Figure 1 C. burnetii replicate in bovine and human lung epithelial cell lines in a lysosome-like compartment. The bovine lung epithelial cell line Bel-26 and the human lung epithelial cell line A549 were infected with C. burnetii NMII. (A) At 47 h post-infection, 1µM LysoTracker Red DND-99 was added to the culture medium for 1h. The cells were fixed, permeabilized and stained with an anti-C. burnetii antibody and DAPI. The percentage of LysoTracker positive C. burnetii-containing vacuoles (CCVs) of 100 infected cells in each of three independent experiments was determined. Mean ± SD. (B) The pH of the CCVs at 48 h post-infection was determined by calculation of the fluorescence intensity ratios of the dual-wavelength fluorophore LysoSensor Yellow/Blue DND-160. Data represents average values ± SD of 50 infected cells per sample from three independent experiments. (C, D) Representative immunofluorescence micrographs of (C) Bel-26 and (D) A549 cells infected with C. burnetii NMII for 48 h using a ApoTome (Zeiss). (E) The dimension of CCVs at 72 h post-infection was determined from confocal Z-stack images using the the LSM700 microscope and Zen (Zeiss) software. The volume of at least 100 CCVs from two independent experiments are shown. An unpaired t-test was performed. ***p < 0.001. (F) C. burnetii counts of either infected Bel-26 or A549 cells were determined at the time points indicated via counting of colony forming units (CFU). Shown is a representative experiment out of three experiments with similar results, performed with technical triplicates of biological duplicates. Mean ± SD, n = 6, Mann-Whitney test. **p<0.01.
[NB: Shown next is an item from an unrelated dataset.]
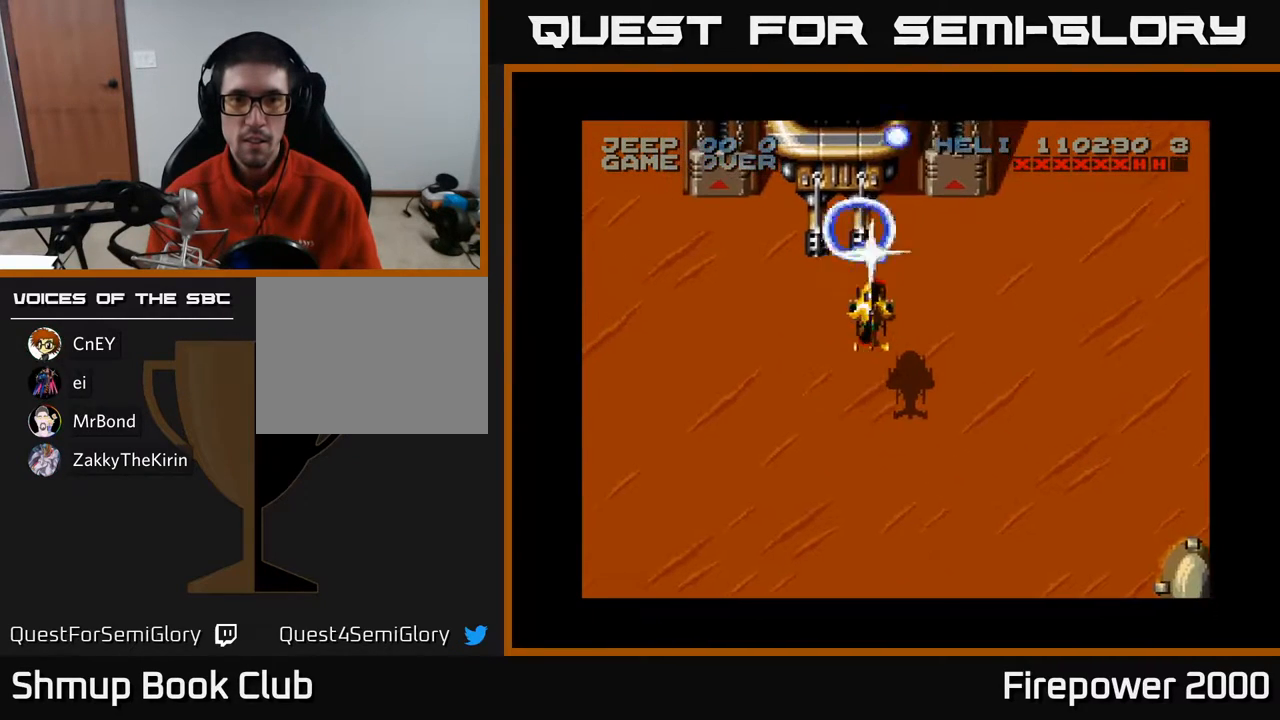
{"buttons": ["A"], "events": [[33, "DPAD_RIGHT", "up"]]}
C. burnetii replicated under hypoxia only in bovine, but not in human macrophages

Established protocols for generating differentiated macrophages from human and bovine blood (19, 22) differ in procedure and cultivation media. To ensure comparability, we first analyzed basic functions of the differentiated macrophages. Bovine and human macrophages secreted TNFα after LPS stimulation, although with different kinetics (Figures 2A, B), and phagocytosed pHrhodo Red E.coli similarly well (Figures 2C, D). This data indicate that the bovine and human primary macrophage cultures used herein display a similar level of differentiation.

FIGURE 2

Figure 2 Human and bovine macrophages react to LPS and have phagocytic capacity. Bovine (A) and human (B) macrophages were stimulated with 10 µg/ml LPS for the time periods indicated. Cells were incubated for 4 and 24 h under normoxia. TNFα levels were analyzed by ELISA. Mean ± SD, n = 3, two-way ANOVA with Tukey’s multiple comparisons test. ***p<0.001. (C, D) Bovine and human macrophages were incubated with pHrodo Red E. coli bioparticles for 30 min. The cells were stained with DAPI. Representative immunofluorescence micrographs of (C) bovine and (D) human macrophages using a confocal laser scanning microscope (LSM700) are shown.
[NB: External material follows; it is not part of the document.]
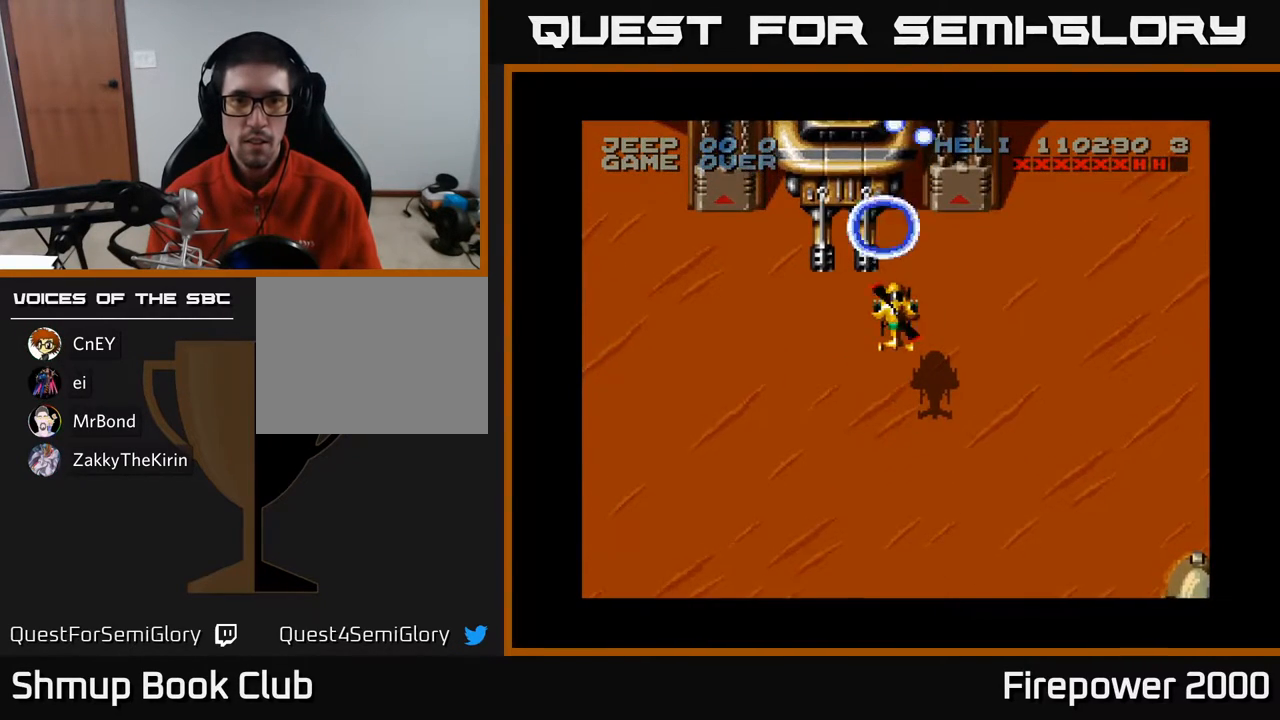
{"buttons": ["A", "DPAD_DOWN"], "events": [[50, "DPAD_RIGHT", "down"], [83, "DPAD_RIGHT", "up"], [367, "DPAD_DOWN", "down"]]}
Since we had discovered recently, that C. burnetii replicated only in the presence of oxygen in human and murine primary macrophages (22), we analyzed the influence of oxygen availability on the ability of C. burnetii to replicate intracellularly in bovine macrophages. In contrast to human macrophages, C. burnetii replicated in bovine macrophages under both normoxic and hypoxic conditions. This was demonstrated by immunofluorescence imaging of infected cells (Figure 3A) and by colony forming unit (CFU) analysis (Figure 3B), implying that the host cell species might be decisive for C. burnetii replication under hypoxic conditions.

FIGURE 3

Figure 3 C. burnetii replication is inhibited by human, but not by bovine macrophages. (A) Bovine macrophages were infected with C. burnetii NMII for the time periods indicated under normoxic (N) or hypoxic (H) conditions. The cells were fixed and stained with DAPI and an anti-C. burnetii antibody. Representative immunofluorescence micrographs from three independent experiments with similar results are shown. (B) Human macrophages from three different donors and three independent bovine macrophage preparations from two bovine donor animals were infected with C. burnetii NMII for 24 and 96 hours under normoxic (N) or hypoxic (H) conditions. Bacterial counts were determined by counting colony forming units (CFU). Unpaired t-test or Mann-Whitney test, n=3. *p<0.05, ns=p>0.05.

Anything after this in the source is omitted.